Following shouting and angry scenes in the packed court, the magistrate, Namrita Aggarwal, closed the hearing to the media and the public. The court was cleared and police were posted at its doors before the accused were brought in.


"Keeping in view the sensitivity of this case that has risen, the proceedings including the inquiry and trial are to be held in camera," Aggarwal said, before ordering people not connected with the case out of the courtroom.


Aggarwal said the next hearing would be on January 10. She did not say when the case would go to trial in a separate, fast-track court, set up after the attack on the woman.


Two of the accused, Vinay Sharma and Pawan Gupta, moved an application on Saturday requesting they be made "approvers", or informers, against the other accused, Mukesh Kumar, Ram Singh and Akshay Thakura, prosecutor Mohan said.

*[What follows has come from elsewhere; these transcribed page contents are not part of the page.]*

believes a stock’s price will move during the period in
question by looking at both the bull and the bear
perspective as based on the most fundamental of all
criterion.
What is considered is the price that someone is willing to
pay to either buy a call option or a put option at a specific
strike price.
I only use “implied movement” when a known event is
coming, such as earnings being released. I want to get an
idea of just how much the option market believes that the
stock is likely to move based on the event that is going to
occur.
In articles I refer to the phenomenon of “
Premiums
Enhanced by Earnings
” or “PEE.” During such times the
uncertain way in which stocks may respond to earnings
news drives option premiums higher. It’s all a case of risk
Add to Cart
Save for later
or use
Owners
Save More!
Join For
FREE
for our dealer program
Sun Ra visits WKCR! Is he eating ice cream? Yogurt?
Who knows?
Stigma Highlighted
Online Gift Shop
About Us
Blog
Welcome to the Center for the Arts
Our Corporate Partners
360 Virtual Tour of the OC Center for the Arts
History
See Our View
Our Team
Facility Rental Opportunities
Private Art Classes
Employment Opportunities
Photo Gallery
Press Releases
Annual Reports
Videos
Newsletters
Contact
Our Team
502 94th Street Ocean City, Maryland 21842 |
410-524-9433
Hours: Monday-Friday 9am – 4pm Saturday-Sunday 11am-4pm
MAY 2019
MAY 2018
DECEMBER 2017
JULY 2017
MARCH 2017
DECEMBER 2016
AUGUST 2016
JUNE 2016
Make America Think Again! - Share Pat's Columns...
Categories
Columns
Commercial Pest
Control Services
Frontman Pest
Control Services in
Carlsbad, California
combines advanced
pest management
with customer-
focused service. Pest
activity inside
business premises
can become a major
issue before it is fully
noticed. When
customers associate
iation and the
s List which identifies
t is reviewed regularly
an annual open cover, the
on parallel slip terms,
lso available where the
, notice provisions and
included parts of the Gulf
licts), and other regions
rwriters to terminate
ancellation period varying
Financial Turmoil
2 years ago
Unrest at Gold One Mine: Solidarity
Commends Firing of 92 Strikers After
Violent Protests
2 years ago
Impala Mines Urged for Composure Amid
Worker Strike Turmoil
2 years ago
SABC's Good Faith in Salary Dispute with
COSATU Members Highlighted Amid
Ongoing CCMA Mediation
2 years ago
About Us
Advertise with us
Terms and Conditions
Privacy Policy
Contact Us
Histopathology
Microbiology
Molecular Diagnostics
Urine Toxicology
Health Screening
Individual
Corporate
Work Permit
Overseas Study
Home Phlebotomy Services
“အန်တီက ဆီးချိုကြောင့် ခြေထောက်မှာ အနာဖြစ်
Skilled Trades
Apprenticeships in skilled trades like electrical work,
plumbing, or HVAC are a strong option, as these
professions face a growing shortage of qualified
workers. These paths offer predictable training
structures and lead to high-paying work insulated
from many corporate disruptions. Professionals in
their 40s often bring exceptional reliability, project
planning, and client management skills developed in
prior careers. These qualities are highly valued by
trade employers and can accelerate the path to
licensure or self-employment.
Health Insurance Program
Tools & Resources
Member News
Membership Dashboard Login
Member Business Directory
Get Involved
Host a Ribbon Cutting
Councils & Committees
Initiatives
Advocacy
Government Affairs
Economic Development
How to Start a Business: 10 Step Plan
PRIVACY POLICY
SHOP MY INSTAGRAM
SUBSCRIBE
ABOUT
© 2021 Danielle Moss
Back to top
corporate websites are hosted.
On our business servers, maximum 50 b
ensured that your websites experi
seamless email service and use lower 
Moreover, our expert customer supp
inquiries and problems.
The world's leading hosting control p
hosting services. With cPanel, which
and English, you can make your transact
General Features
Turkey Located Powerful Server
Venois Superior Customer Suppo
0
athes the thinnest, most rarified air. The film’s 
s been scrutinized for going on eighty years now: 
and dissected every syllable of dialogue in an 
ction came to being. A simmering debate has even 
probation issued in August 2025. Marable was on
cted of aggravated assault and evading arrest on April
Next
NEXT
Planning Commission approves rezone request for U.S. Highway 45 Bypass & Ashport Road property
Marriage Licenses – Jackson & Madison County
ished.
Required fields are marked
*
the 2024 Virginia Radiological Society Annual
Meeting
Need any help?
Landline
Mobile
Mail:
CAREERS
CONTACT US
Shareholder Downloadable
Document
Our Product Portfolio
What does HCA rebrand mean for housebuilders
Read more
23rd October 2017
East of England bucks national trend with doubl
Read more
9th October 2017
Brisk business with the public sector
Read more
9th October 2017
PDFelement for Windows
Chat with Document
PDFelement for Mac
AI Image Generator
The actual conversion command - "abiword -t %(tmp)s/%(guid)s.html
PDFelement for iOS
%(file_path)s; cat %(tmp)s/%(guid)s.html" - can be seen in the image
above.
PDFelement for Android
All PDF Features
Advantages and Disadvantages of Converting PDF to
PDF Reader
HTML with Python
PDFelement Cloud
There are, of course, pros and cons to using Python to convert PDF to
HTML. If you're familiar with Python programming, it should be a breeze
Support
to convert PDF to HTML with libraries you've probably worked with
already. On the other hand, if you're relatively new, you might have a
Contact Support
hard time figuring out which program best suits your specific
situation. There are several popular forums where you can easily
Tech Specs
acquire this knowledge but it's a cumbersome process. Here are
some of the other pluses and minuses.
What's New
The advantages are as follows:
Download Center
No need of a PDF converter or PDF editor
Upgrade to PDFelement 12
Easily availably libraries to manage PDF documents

Mohan said he was seeking the death sentence given the "heinous" crime.


"The five accused persons deserve not less than the death penalty," he said, echoing public sentiment and calls from the victim's family.


Most members of the bar association in Saket district, where the case is being heard, have vowed not to represent the accused.


GROUNDS FOR APPEAL?


But on Monday, lawyers Manohar Lal Sharma and V. K. Anand stood up to offer representation to the men. They were heckled by other lawyers who said the accused did not deserve representation.


"We are living in a modern society. We all are educated. Every accused, including those in brutal offences like this, has the legal right to represent his or her case to defend themselves," Lal Sharma said.


The court asked Anand to get the approval of the accused to represent them. If the men, most of them from a slum neighborhood, cannot arrange their own lawyers, the court will offer them legal aid before the trial begins.


Police have conducted extensive interrogations and say they have recorded confessions, even though the five have no lawyers.


Legal experts say their lack of representation could give grounds for appeal should they be found guilty. Similar cases have resulted in acquittals years after convictions.


Last week, chief justice Altamas Kabir inaugurated six fast-track courts to help reduce a backlog of sex crime cases in Delhi.


But some legal experts have warned that previous attempts to fast-track justice in India in some cases led to imperfect convictions that were later challenged.


The sixth member of the gang that lured the student and a male friend into the private bus is under 18 and will be tried in a separate juvenile court.


The government is aiming to lower the age teenagers can be tried as an adult, given widespread public anger that the boy will face a maximum three-year sentence.


The victim, who died on December 29 in hospital in Singapore, where she had been taken for treatment, was identified by a British newspaper on the weekend but Reuters has opted not to name her.


Indian law generally prohibits the identification of victims of sex crimes. The law is intended to protect victims' privacy and keep them from the media glare in a country where the social stigma associated with rape can be devastating.


But her father repeated on Monday his wish that she be identified and said he would be happy to release a photograph of her.


"We don't want to hide her identity, there is no reason for that. The only condition is it should not be misused," he told Reuters.


He said he was confident the trial would be quick and reiterated a call that those responsible be hanged.